Sir – So, the silly season is with us. Some students are campaigning for statues of Cecil Rhodes to be removed from Oxford buildings because he did not live up to modern standards of morality.

Are they then campaigning for the demolition of Rhodes House and the abolition of the Rhodes Scholarship scheme which has enabled so many overseas students to study at Oxford? These too were funded by Cecil Rhodes.

As an undergraduate of Jesus College some 45 years ago, I was partly funded by an Exhibition set up by T E Lawrence (of Arabia) but felt no particular qualms about the more enterprising episodes in his career.

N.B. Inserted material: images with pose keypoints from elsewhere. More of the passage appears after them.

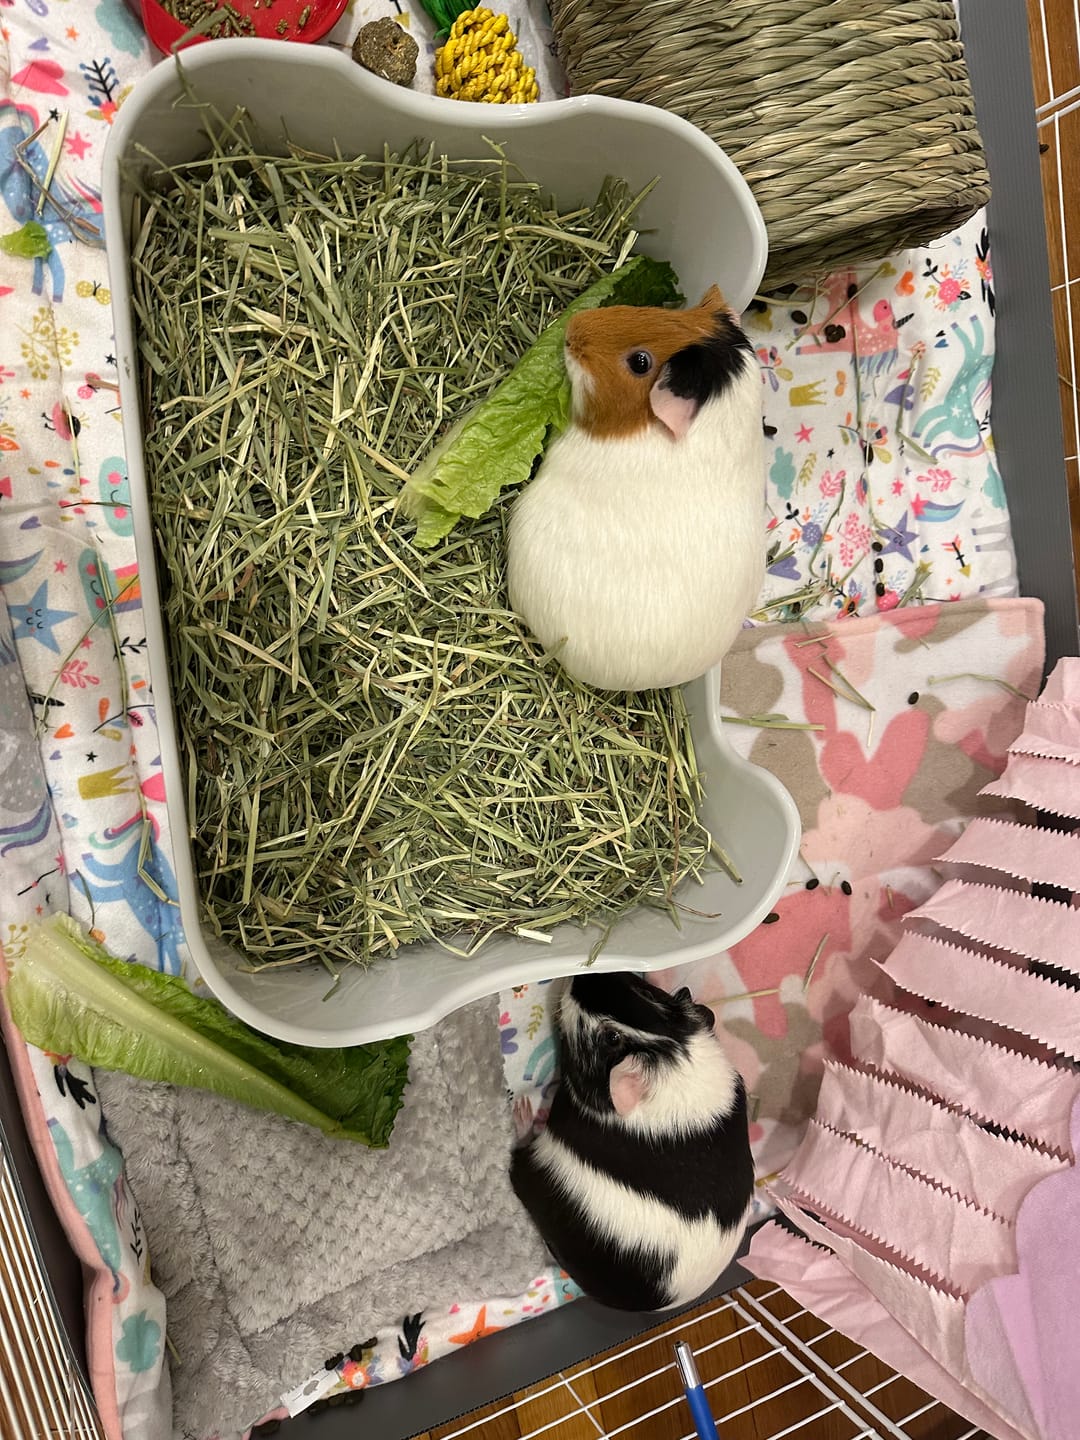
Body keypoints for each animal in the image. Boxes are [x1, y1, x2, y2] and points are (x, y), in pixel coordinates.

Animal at [510, 971, 754, 1313]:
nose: (581, 979)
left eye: (612, 1037)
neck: (676, 1060)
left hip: (534, 1167)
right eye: (644, 990)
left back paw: (519, 1110)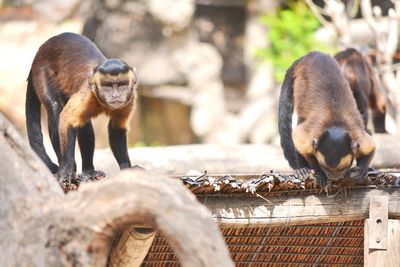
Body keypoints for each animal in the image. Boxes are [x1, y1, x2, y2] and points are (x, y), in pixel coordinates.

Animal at [26, 31, 139, 184]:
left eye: (122, 84)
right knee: (55, 108)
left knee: (83, 123)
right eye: (108, 85)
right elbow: (66, 119)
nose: (115, 95)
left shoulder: (130, 99)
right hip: (40, 70)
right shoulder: (86, 94)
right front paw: (66, 169)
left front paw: (127, 169)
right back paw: (68, 168)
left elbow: (116, 129)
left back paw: (89, 172)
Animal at [278, 51, 376, 187]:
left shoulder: (357, 135)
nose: (333, 178)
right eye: (325, 168)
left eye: (342, 168)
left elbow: (371, 147)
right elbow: (300, 140)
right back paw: (302, 169)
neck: (336, 124)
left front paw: (360, 171)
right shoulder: (312, 134)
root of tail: (311, 54)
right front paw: (319, 172)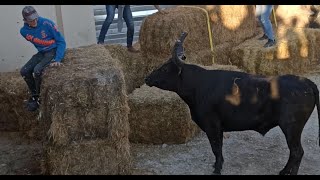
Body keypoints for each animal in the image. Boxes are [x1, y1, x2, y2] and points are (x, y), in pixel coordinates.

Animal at [145, 32, 320, 174]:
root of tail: (307, 82)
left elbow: (216, 148)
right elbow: (219, 148)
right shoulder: (218, 127)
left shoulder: (212, 126)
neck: (199, 86)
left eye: (165, 69)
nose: (147, 78)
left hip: (291, 127)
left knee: (297, 152)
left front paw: (217, 169)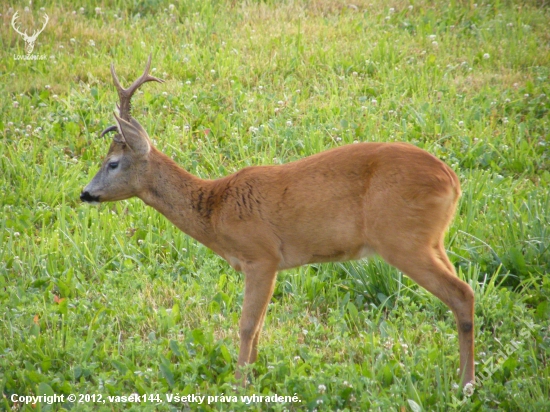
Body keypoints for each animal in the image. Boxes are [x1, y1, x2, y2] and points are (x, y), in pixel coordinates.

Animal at [80, 56, 476, 388]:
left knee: (461, 293)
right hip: (432, 239)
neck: (216, 207)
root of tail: (452, 180)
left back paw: (466, 383)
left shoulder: (261, 256)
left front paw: (239, 384)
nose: (85, 193)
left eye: (112, 163)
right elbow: (258, 326)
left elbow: (246, 326)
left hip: (401, 240)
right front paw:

But then we were the revolutionary generation who thought we would change the world by electing a goldfish as President of our Junior Common Room as a demonstration of our contempt for bourgeois power structures (or something like that).

The Principal, Sir John Habakkuk, took the election of Mr A Goldfish at its face value, noting that the JCR President attended meetings but took little part in discussions and remained a floating voter. We realised we had been neatly and good-naturedly outwitted.

May I suggest, then, that the next campaign to which these students should turn their attention should be centred upon Lord Nuffield, whose cars, while excellent in their day, would not pass modern crash testing examinations?

So would they press for the closure of Nuffield College and the Nuffield Orthopaedic Centre and all the other humanitarian institutions which Lord Nuffield endowed and supported?